Seinäjoki Central Hospital, Hanneksenrinne 7, 60220 Seinäjoki, Finland.
BMC Pediatr. 2013 May 20;13:80. doi: 10.1186/1471-2431-13-80.
According to current evidence, the prevention of obesity should start early in life. Even the prenatal environment may expose a child to unhealthy weight gain; maternal gestational diabetes is known to be among the prenatal risk factors conducive to obesity. Here we report the effects of antenatal dietary and physical activity counselling on pregnancy and infant weight gain outcomes.
The study was a non-randomised controlled pragmatic trial aiming to prevent childhood obesity, the setting being municipal maternity health care clinics. The participants (n = 185) were mothers at risk of developing gestational diabetes mellitus and their offspring. The children of the intervention group mothers were born between 2009 and 2010, and children of the control group in 2008. The intervention started between 10-17 gestational weeks and consisted of individual counselling on diet and physical activity by a public health nurse, and two group counselling sessions by a dietician and a physiotherapist. The expectant mothers also received a written information leaflet to motivate them to breastfeed their offspring for at least 6 months. We report the proportion of mothers with pathological glucose tolerance at 26-28 weeks' gestation, the mother's gestational weight gain (GWG) and newborn anthropometry. Infant weight gain from 0 to 12 months of age was assessed as weight-for-length standard deviation scores (SDS) and mixed effect linear regression models.

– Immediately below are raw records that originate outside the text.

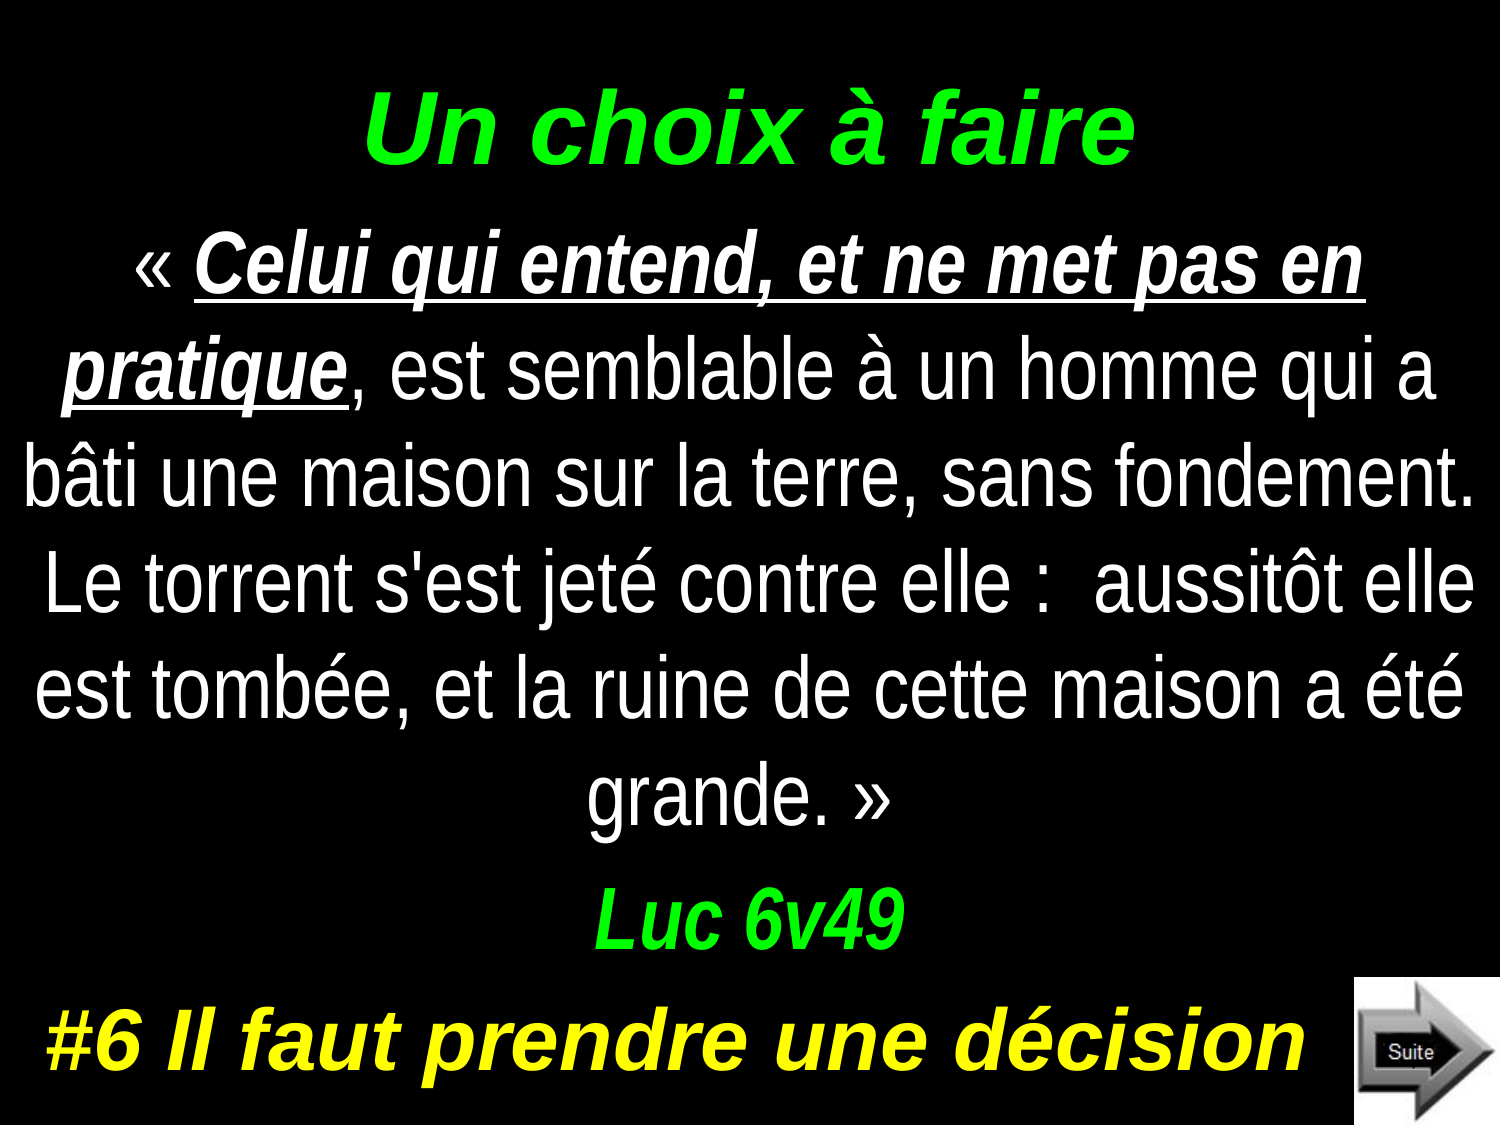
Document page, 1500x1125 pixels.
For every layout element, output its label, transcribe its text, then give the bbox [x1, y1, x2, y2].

list « Celui qui entend, et ne met pas en pratique, est semblable à un homme qui a bâti une maison sur la terre, sans fondement. Le torrent s'est jeté contre elle : aussitôt elle est tombée, et la ruine de cette maison a été grande. » Luc 6v49 [0, 196, 1500, 976]
list #6 Il faut prendre une décision [1, 975, 1353, 1125]
picture [1354, 977, 1500, 1125]
title Un choix à faire [0, 52, 1500, 196]
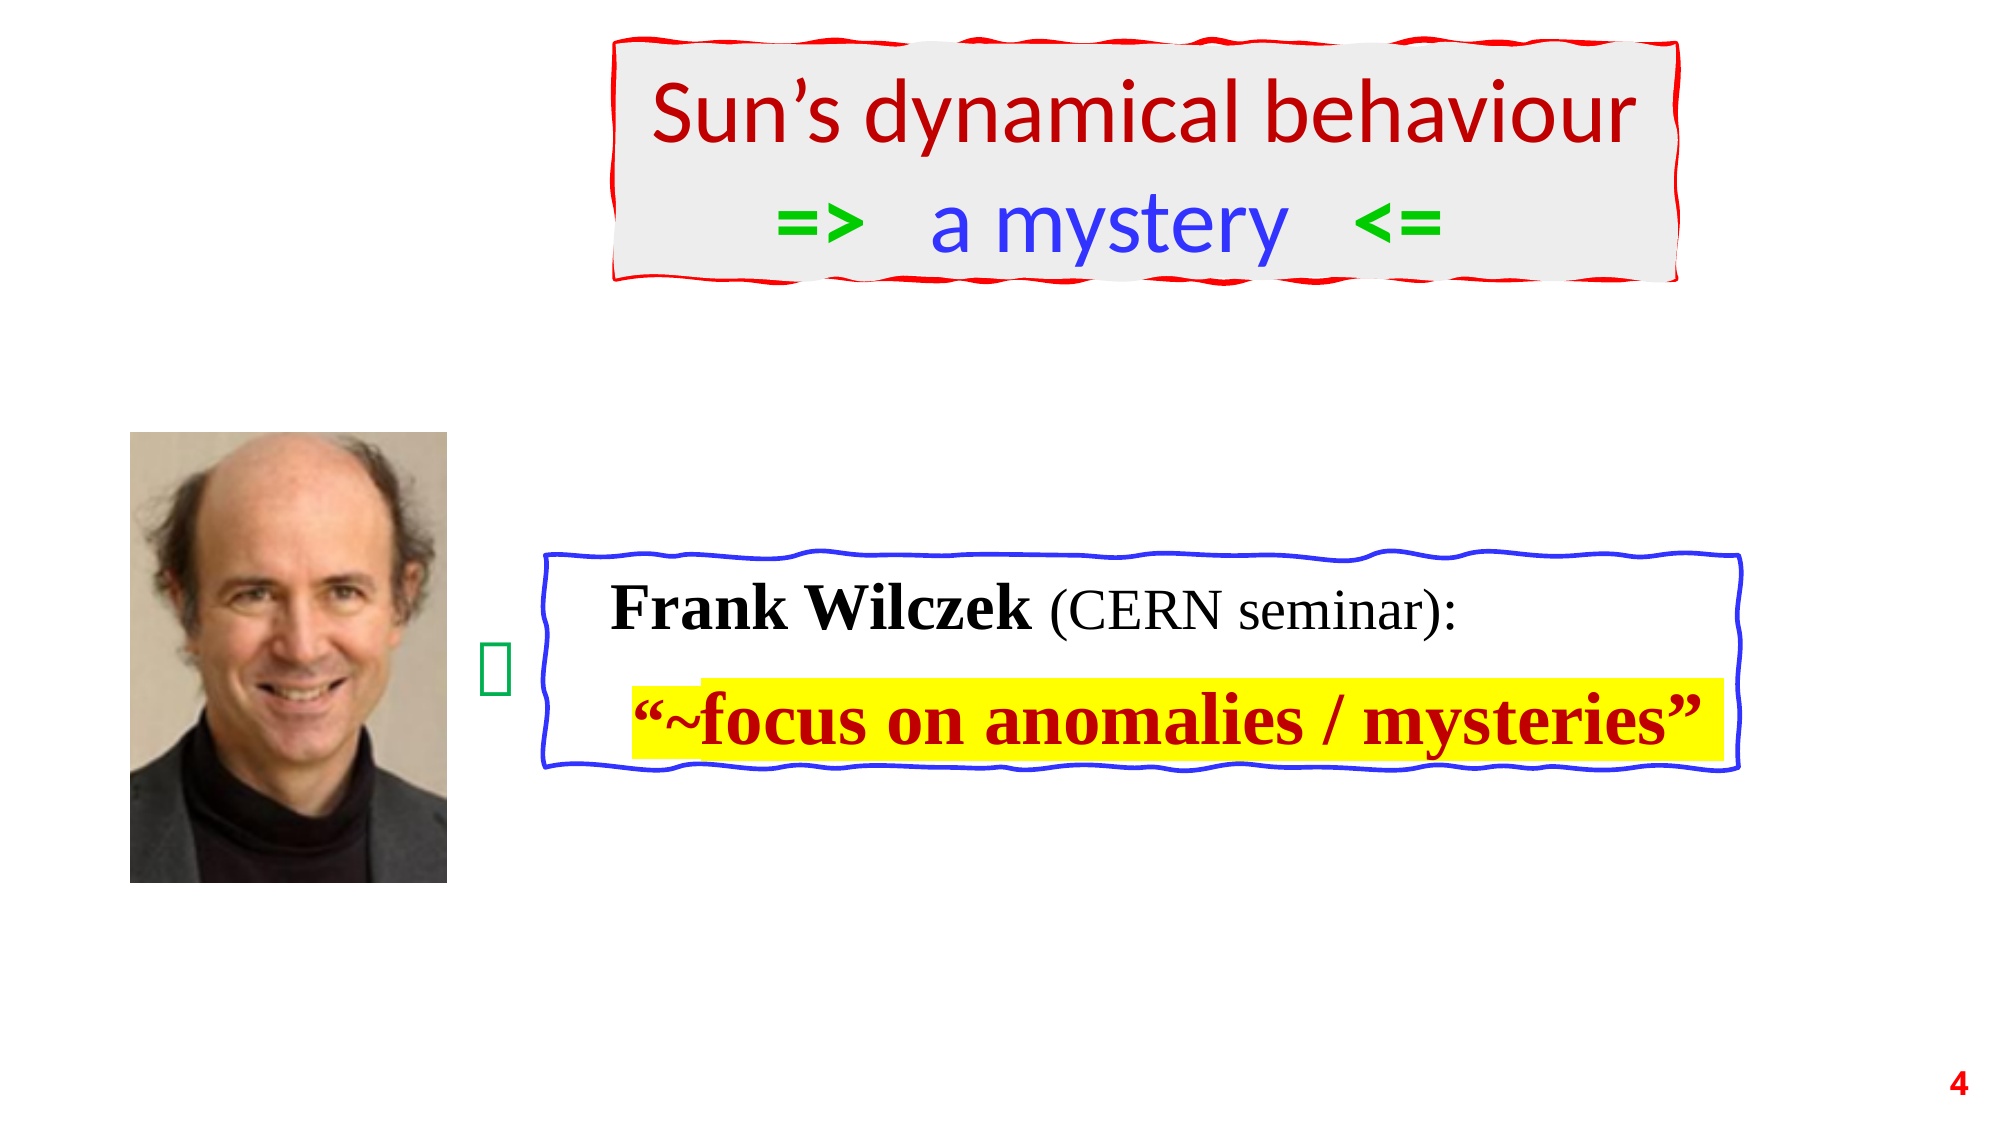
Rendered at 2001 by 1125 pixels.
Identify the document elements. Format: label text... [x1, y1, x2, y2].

text_box 4 [1949, 1062, 1978, 1103]
text_box Sun’s dynamical behaviour => a mystery <= [613, 39, 1678, 283]
text_box  [458, 614, 533, 720]
text_box Frank Wilczek (CERN seminar): “~focus on anomalies / mysteries” [542, 550, 1742, 771]
picture [130, 432, 447, 883]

Intervention group mothers had fewer pathological oral glucose tolerance test results (14.6% vs. 29.2%; 95% CI 8.9 to 23.0% vs. 20.8 to 39.4%; p-value 0.016) suggesting that the intervention improved gestational glucose tolerance. Mother's GWG, newborn anthropometry or infant weight gain did not differ significantly between the groups.
Since the intervention reduced the prevalence of gestational diabetes mellitus, it may have the potential to diminish obesity risk in offspring. However, results from earlier studies suggest that the possible effect on the offspring's weight gain may manifest only later in childhood.
Clinical Trials gov: NCT00970710.
根据现有证据,肥胖的预防应在生命早期开始。即使产前环境也可能使儿童面临不健康的体重增加;已知母体妊娠期糖尿病是促进肥胖的产前危险因素之一。在这里,我们报告产前饮食和体育活动咨询对妊娠和婴儿体重增加结果的影响。
该研究是一项非随机对照实用试验,旨在预防儿童肥胖,研究地点为市妇幼保健诊所。参与者(n=185)为有发展妊娠糖尿病风险的母亲及其后代。干预组母亲的孩子出生于 2009 年至 2010 年,对照组母亲的孩子出生于 2008 年。干预始于 10-17 孕周,由公共卫生护士对饮食和体育活动进行个体咨询,并由营养师和理疗师进行两次小组咨询。孕妇还收到了一份书面信息传单,以激励她们至少母乳喂养婴儿 6 个月。我们报告了 26-28 孕周病理性葡萄糖耐量的母亲比例、母亲的妊娠体重增加(GWG)和新生儿人体测量学。从 0 到 12 个月龄婴儿体重增加的评估为体重-长度标准差评分(SDS)和混合效应线性回归模型。
干预组母亲的病理性口服葡萄糖耐量试验结果较少(14.6% vs. 29.2%;95% CI 8.9 至 23.0% vs. 20.8 至 39.4%;p 值 0.016),这表明干预改善了妊娠葡萄糖耐量。两组间母亲的 GWG、新生儿人体测量学或婴儿体重增加无显著差异。
由于干预降低了妊娠期糖尿病的患病率,因此它可能有潜力降低后代肥胖的风险。然而,早期研究的结果表明,对后代体重增加的可能影响可能仅在儿童后期表现出来。
ClinicalTrials.gov:NCT00970710。